Я не отвечаю. Он подписал брачный контракт, и это заставило меня пожалеть, что я вообще внесла изменения в него. Я не беспокоюсь, что Крю попытается контролировать «Хай Кутюр». Я беспокоюсь, что это сделаает отношения между нами неравными. Его отказ должен был дать мне повод не доверять ему. Вместо этого я чувствую себя в долгу. По моему опыту, ни один подарок не остается без последствий.

Крю напевает, наклоняясь.

— Сегодня не по погоде прохладно.

— Не думал заняться метеорологией?

На этот раз голос звучит почти как смех.

— Я имел в виду тебя, дорогая.

Эта колкость не удостоилась ответа. Я и так сегодня на взводе. Моя мать и мачеха Крю весь вечер вели себя как близкие подруги. Теперь, когда наши семьи объявили о помолвке, Кенсингтоны и Элсворты должны выглядеть как одна большая счастливая семья.

Я уже встречалась с отцом и мачехой Крю раньше. С отцом несколько раз, с мачехой только один. Кэндис Кенсингтон двадцать семь, всего на два года старше меня. Веселая и светловолосая, гораздо больше заинтересованная в своих пасынках, чем в муже, основываясь на моем исследовании семейных отношений за последний час. Или их отсутствии.

Я наблюдаю за Крю, пока он делает глоток виски.

— Ты спал с Кэндис?

Он никак не реагирует, пока пьет свой напиток, что разочаровывает. Я надеялась на один-два драматических кашля.

— С женой моего отца?

— Твоей мачехой. Да.

Крю хихикает. Проводит рукой по своему чисто выбритому подбородку. Интересно, как бы он выглядел со щетиной.

— Почему ты спрашиваешь?

Я пожимаю плечами и делаю еще глоток шампанского, отмечая отсутствие ответа.

— Просто пытаюсь понять, в какую неразбериху ввязываюсь, выходя за тебя замуж.

— Это бессмысленно, — отвечает он.

— Что это значит?

— Это значит, что нет ничего, с чем ты не могла бы справиться, и ничего, что ты могла бы изменить.

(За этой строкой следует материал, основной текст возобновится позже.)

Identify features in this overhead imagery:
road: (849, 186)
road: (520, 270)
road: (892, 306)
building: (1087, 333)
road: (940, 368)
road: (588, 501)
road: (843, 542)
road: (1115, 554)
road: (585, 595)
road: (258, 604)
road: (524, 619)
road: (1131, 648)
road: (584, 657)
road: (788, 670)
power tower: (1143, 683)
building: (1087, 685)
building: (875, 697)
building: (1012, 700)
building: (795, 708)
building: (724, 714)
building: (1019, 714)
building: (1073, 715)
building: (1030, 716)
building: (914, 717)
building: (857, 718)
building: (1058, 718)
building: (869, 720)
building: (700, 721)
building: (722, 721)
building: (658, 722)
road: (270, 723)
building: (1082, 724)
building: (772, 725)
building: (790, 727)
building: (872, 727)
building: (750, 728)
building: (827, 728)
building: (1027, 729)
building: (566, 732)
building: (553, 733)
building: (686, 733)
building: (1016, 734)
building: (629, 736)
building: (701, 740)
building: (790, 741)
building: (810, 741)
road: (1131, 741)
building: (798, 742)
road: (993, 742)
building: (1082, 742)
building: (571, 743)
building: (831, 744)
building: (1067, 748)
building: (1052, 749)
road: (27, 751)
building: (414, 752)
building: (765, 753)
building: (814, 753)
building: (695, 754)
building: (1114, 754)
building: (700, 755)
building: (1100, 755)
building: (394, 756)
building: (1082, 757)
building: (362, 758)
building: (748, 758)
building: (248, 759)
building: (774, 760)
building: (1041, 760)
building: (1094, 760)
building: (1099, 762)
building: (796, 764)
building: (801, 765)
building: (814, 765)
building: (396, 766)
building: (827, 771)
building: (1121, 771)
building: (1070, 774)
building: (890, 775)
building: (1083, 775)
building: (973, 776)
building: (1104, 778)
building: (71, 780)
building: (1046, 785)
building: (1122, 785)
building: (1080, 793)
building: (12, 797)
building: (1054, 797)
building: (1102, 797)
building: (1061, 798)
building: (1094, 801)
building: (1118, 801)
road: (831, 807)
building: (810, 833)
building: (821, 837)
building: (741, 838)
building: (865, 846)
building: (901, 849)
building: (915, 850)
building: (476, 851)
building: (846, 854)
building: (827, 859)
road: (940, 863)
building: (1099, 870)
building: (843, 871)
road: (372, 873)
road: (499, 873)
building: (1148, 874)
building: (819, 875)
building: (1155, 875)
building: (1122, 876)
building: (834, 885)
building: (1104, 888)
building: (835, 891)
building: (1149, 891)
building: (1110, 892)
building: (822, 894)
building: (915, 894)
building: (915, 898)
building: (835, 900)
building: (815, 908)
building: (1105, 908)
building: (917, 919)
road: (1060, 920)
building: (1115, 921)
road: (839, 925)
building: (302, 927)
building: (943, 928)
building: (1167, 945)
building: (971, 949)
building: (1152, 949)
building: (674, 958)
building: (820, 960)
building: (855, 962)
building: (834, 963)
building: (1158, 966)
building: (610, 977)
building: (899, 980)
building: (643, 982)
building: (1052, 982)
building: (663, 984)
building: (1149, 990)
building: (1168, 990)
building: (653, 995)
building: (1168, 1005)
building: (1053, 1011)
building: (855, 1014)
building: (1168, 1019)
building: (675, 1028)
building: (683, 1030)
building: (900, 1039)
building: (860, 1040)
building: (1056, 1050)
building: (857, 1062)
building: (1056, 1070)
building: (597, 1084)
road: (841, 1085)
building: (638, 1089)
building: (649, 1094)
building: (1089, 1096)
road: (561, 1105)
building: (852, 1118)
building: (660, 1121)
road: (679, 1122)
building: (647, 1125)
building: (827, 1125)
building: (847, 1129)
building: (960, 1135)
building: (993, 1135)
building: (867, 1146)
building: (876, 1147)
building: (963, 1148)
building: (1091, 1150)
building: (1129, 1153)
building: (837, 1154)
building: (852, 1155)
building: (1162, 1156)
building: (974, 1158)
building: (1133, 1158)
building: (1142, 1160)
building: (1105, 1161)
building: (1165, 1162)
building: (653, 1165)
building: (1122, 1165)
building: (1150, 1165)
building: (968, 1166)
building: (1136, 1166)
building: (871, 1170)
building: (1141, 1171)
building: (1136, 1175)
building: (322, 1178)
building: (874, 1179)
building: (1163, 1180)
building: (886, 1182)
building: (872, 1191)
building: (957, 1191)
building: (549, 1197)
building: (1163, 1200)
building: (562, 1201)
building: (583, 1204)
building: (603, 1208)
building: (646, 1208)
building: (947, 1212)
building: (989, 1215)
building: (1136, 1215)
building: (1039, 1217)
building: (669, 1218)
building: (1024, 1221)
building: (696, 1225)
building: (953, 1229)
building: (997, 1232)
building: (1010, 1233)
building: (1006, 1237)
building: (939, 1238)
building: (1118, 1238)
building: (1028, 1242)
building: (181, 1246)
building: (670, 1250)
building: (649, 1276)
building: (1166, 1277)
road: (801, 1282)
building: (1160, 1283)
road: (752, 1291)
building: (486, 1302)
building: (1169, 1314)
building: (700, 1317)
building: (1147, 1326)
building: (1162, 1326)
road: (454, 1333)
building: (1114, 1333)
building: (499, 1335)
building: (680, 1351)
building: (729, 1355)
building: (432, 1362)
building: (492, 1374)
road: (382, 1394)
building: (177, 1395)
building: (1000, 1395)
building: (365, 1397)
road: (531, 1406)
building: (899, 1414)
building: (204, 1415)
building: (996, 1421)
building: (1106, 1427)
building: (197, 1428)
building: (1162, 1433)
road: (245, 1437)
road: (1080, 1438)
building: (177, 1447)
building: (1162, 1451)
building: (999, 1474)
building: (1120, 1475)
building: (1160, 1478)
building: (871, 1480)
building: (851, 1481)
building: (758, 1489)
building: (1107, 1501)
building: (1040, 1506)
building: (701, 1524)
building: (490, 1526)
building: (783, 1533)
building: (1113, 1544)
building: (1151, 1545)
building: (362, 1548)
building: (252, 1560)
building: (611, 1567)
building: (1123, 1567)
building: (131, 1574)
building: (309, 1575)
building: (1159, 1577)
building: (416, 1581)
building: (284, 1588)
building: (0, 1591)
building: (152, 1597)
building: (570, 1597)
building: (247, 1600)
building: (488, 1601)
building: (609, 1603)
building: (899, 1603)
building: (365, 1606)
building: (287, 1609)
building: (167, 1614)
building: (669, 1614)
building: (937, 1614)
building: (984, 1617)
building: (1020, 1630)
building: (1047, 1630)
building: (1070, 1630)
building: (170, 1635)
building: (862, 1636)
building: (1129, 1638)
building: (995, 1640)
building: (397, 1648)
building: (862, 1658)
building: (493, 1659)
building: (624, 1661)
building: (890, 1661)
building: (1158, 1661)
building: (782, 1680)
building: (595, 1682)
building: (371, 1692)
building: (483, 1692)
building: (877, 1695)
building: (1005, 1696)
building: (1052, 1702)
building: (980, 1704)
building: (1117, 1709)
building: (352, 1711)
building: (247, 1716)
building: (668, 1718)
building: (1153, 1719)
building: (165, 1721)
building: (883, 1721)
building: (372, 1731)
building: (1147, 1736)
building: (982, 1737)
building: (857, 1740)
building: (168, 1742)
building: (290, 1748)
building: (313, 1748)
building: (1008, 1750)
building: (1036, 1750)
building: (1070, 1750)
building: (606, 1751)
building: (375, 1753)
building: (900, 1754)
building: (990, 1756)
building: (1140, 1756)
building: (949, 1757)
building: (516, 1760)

—Как неопределенно и слегка лестно с твоей стороны.

Крю ухмыляется.

— Идем.

Он начинает идти по мраморному полу к двойной изогнутой лестнице. Я следую за ним, в основном потому, что мне надоело пялиться на бассейн, и я не спешу возвращаться к чопорной светской беседе, происходящей в гостиной.

Мои каблуки ударяются о гладкий камень с легким стуком, который эхом разносится по пещерообразному пространству.

Поместье Кенсингтонов потрясающее, но я не могу выразить никакого искреннего восхищения. Я бывала, жила в таких же больших и роскошных особняках, как этот. Если слишком долго смотреть на блестящие предметы, они теряют свой блеск.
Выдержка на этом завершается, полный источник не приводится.